Early Estimates of Geologic Time

• Archbishop Ussher: Used biblical calculations to estimate Earth's age.
• Hindu Calendar: Estimates the age of the universe to be ~2 Ga.
• Hutton (1785): Proposed 'No vestige of a beginning, no prospect of an end.'
• Lyell (1867): Used rates of evolution to estimate 20 Ma for an evolutionary cycle.
• DeGeer (1884): Studied glacial varves to create yearly records extending tens of thousands of years.
• Haughton (1878): Estimated the total thickness of fossiliferous sediments and their rate of deposition to calculate age.
• Joly (1899): Used salt content in the oceans to estimate age.
• Kelvin (1862, 1897): Used conductive cooling models to estimate the solidification of Earth's crust.

Principals of Radiometric Dating

• The number of atoms of an unstable isotope decreases with time, which is expressed with the below equations.

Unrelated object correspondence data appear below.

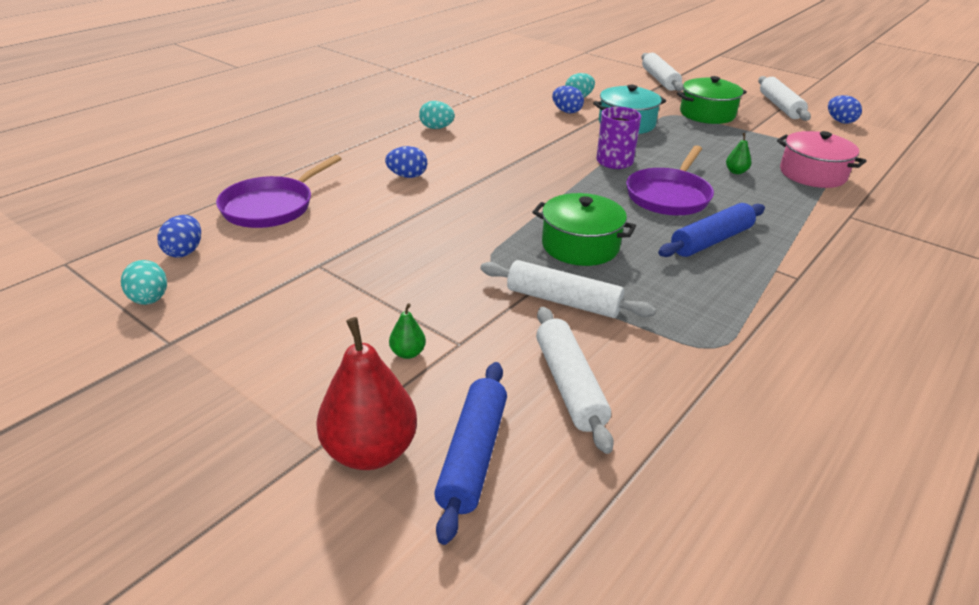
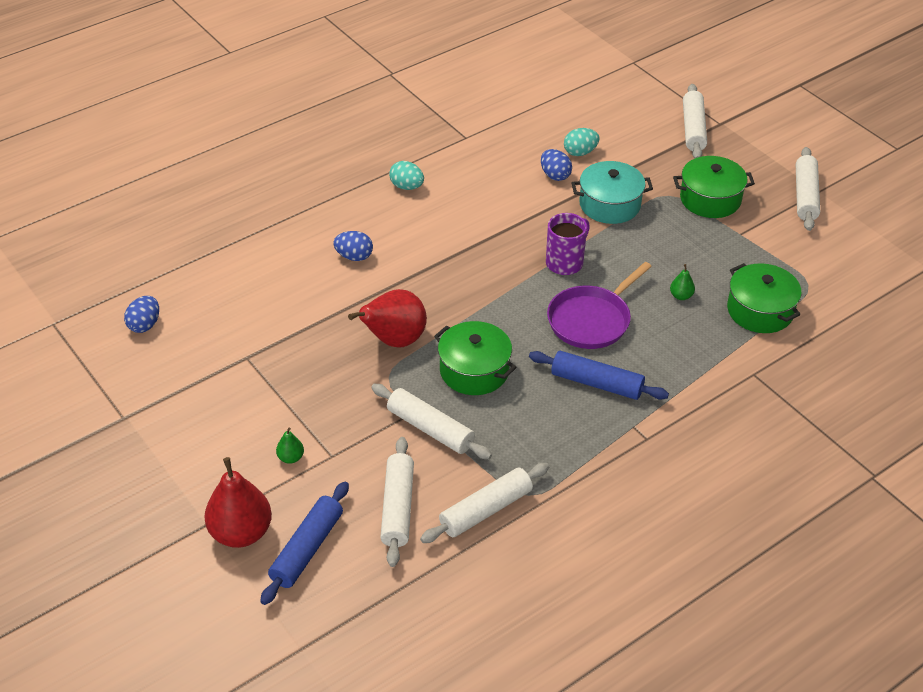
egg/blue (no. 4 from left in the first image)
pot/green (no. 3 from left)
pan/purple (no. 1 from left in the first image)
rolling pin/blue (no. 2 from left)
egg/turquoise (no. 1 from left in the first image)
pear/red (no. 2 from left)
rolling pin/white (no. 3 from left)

• - \frac{dN}{dt} \propto N

• - \frac{dN}{dt} = \lambda N

• T_{\frac{1}{2}} = \frac{ln 2}{\lambda}

  • Where:
    • N - Number of atoms of an unstable isotope
    • \lambda - Radioactive decay constant (fraction of atoms that decay in unit time, e.g., yr-1)
    • T_{\frac{1}{2}} - Half-life (the time for half the atoms to decay)

• Radioactive parent isotopes decay to stable daughter isotopes.
  *Radiogenic isotopes are present in measurable concentrations for 5 to 10 half-lives.

Layer-Counting for Age Calculation

• Where sediments accumulate annually, layer-counting can be used to calculate age.